Meet the Commander: Maj. Joshua Connell

U.S. Air Force Maj. Joshua Connell, 823rd Red Horse Detachment 1 commander, poses for a photo with his wife and son.

U.S. Air Force Maj. Joshua Connell, 823rd Red Horse Detachment 1 commander, poses for a photo with his wife and son. Originally enlisting in the Navy, Connell later earned a college degree and commissioned into the Air Force. (Courtesy Photo/Released)


From sailing the open seas during the Gulf War to leading the training exercises at Tyndall’s Silver Flag site, the new Red Horse Detachment 1 commander never thought he would be where he is today.

U.S. Air Force Maj. Joshua Connell recently assumed command of the 823rd Red Horse Det. 1 Silver Flag site. He leads the mission of providing contingency combat support training to active duty, Air Force Reserve Command, Air National Guard, Army, Marine Corps and allied nations mission support group personnel.

Before he was a commander, he served four years in the U.S. Navy. Connell said he joined the Navy as a young man to serve his country after the conflicts during the Gulf War.

Connell went into the Navy ready to do any job they gave him. Joining in July 1994, the first two years of his enlistment he worked on the ship’s anchor detail. During battle drills and some real world threats, he was on the load crew for the Phalanx Close-In Weapons System, loading 20mm rounds for a defensive system designed to take down air threats against the ship. He eventually locked in a position as a navigation specialist until he separated in 1998. 

“When I was a 19-year-old E-1 in the Navy, I never imagined being a lieutenant colonel select and detachment commander in the Air Force,” Connell said. “I did know that I wanted to go to college and do the best I possibly could in the Navy.”

Striving to be the best, Connell pursued excellence at every turn.

“I worked hard and did the best I could in every task the Navy gave me,” Connell said. ”When my four years of enlistment were over, I was an E-5, a petty officer second class, and I had an acceptance letter to the University of Maine.”

After his enlistment, he attended the University of Maine and joined the Maine Air National Guard, where he not only learned from his studies, but gained experience from being deployed multiple times.
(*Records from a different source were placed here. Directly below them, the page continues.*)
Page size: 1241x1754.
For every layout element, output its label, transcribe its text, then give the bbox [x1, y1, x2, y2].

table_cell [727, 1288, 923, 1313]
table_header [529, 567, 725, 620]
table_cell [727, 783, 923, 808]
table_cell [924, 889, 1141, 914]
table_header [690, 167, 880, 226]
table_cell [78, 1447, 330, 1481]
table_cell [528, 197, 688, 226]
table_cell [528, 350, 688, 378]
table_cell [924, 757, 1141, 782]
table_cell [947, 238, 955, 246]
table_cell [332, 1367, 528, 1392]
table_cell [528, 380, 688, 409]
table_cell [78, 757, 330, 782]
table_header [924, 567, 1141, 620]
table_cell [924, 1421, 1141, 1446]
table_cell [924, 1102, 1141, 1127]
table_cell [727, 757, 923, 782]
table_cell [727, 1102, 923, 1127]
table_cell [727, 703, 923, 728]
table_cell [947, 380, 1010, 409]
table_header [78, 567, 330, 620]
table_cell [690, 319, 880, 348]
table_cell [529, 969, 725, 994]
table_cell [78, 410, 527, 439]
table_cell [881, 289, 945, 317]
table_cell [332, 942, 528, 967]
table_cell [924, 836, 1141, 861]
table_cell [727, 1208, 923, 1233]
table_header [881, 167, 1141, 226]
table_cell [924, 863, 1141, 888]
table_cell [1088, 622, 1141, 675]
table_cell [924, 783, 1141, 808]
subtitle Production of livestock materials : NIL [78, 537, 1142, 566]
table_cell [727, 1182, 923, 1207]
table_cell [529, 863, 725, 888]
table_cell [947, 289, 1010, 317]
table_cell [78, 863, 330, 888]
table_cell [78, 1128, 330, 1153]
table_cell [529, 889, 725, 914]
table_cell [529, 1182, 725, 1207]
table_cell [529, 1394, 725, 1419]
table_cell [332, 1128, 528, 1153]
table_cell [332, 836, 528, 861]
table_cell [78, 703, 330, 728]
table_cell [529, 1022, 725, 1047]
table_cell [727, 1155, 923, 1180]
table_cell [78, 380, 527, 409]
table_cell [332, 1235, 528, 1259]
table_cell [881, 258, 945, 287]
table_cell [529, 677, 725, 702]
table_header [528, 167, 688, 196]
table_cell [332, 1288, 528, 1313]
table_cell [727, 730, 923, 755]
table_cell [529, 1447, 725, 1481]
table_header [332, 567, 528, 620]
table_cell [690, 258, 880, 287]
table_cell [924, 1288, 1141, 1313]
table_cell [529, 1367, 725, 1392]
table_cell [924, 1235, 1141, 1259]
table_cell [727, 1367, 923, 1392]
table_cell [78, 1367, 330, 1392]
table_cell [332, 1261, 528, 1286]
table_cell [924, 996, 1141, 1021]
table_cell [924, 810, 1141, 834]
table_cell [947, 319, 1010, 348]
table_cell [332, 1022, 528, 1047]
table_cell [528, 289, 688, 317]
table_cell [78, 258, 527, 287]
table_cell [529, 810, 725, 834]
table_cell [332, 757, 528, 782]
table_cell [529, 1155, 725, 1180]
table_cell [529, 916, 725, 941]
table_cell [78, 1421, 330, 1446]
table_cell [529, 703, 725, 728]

Connell’s interest in joining the military full time was quickly reignited on a day that changed America – and the world.

“It was during my senior year of college when the Sept. 11 attacks occurred in New York and the Pentagon,” Connell said. “The Sept. 11 attacks drove my interest to serve on active duty again, and I believed the Air Force was the best service suited for me to contribute.”

Feeling the call to serve again also made Connell realize that one of his true passions was leadership.

“I originally joined the military to serve toward the end of the Gulf War much like most of my family did during times of conflict,” Connell said. “It wasn't until later, when I received my commission in the Air Force that I knew I wanted to lead and eventually command. My proudest professional moments came within the last year when I was selected for this command. I was then selected for promotion to the grade of lieutenant colonel.”


When not leading his unit, Connell’s passions are his family, football and cars.


“Family is very important to me, and I strive to make sure both my wife and son feel that they are part of the Air force family along with me,” Connell said. “I am also passionate about football season and my team, the New England Patriots! I have always enjoyed football. With most of my family being from and located in the New England states, the Patriots have always been my team.”

“I am also a car enthusiast,” Connell continued. “I would own at least 15 different cars if I had the money, but since I don't, I just rotate the car I drive about every two years. I have a great wife that supports me with both of my passions.”

Connell said that every Airman should set goals for themselves and always strive to complete them.

“The advice I would give is dream big, have incremental goals and work hard to achieve those goals,” Connell said. “As a young Airman you can achieve anything you want if you set attainable goals, work hard to achieve those goals, and then repeat that process until you reach your ultimate objective.”